I need to solve for optimal tax rates for two products.
In my model there are N identical households that maximize their utility function subject to a budget constraint.U is positive utility function, D is disutility function. Y is income.
Subject to: $$q_1^x x_1+ q_2^x x_2+q_1^y y_1+q_2^y y_2 = Y$$
The state government wants to tax goods $x_1$ and $x_2$ and they need to solve for the optimal tax rates $t_1^x$ and $t_2^x$. $y_1$ is same good as $x_1$ but purchased in another state, $y_2$ is same good as $x_2$ but purchased from another state. State government wants to maximize the sum of all utilities, subject to raising a certain amount of revenue.

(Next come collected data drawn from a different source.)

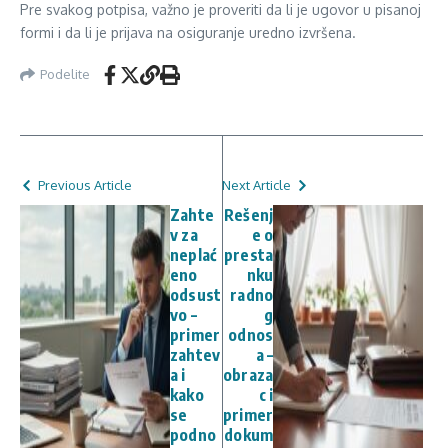
Pre svakog potpisa, važno je proveriti da li je ugovor u pisanoj
formi i da li je prijava na osiguranje uredno izvršena.
Podelite
Previous Article
Next Article
Zahte
Rešenj
v za
e o
neplać
presta
eno
nku
odsust
radno
vo –
g
primer
odnos
zahtev
a –
a i
obraza
kako
c i
se
primer
podno
dokum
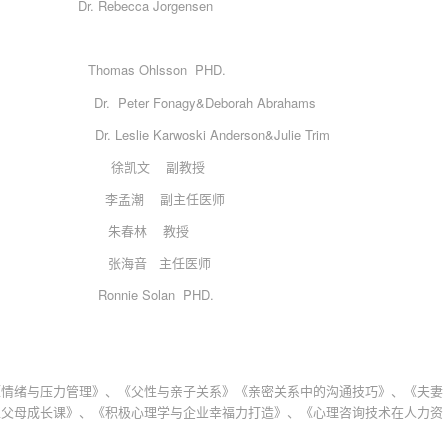
. Rebecca Jorgensen
homas Ohlsson PHD.
ter Fonagy&Deborah Abrahams
ie Karwoski Anderson&Julie Trim
范 徐凯文 副教授
疗 李孟潮 副主任医师
断 朱春林 教授
术 张海音 主任医师
nnie Solan PHD.
《情绪与压力管理》、《父性与亲子关系》《亲密关系中的沟通技巧》、《夫妻
型父母成长课》、《积极心理学与企业幸福力打造》、《心理咨询技术在人力资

$$max ∑_hU(x_1,x_2,y_1,y_2)- D(x_1,x_2,y_1,y_2) + a[Y-q_1^x x_1- q_2^x x_2-q_1^y y_1- q_2^y y_2]$$ by choosing $t_1^x$ and $t_2^x$
Subject to $$t_1^x ∑_hx_1 + t_2^x ∑_hx_2 ≥R$$
When I take the first order conditions for $t_1^x$ and $t_2^x$, I end up with two complex equations that have Lagrange multipliers in them, therefore I am not able to obtain expressions for each tax rate that would not have the Lagrange multipliers in them. Do I need to make more assumptions in order to obtain the expressions?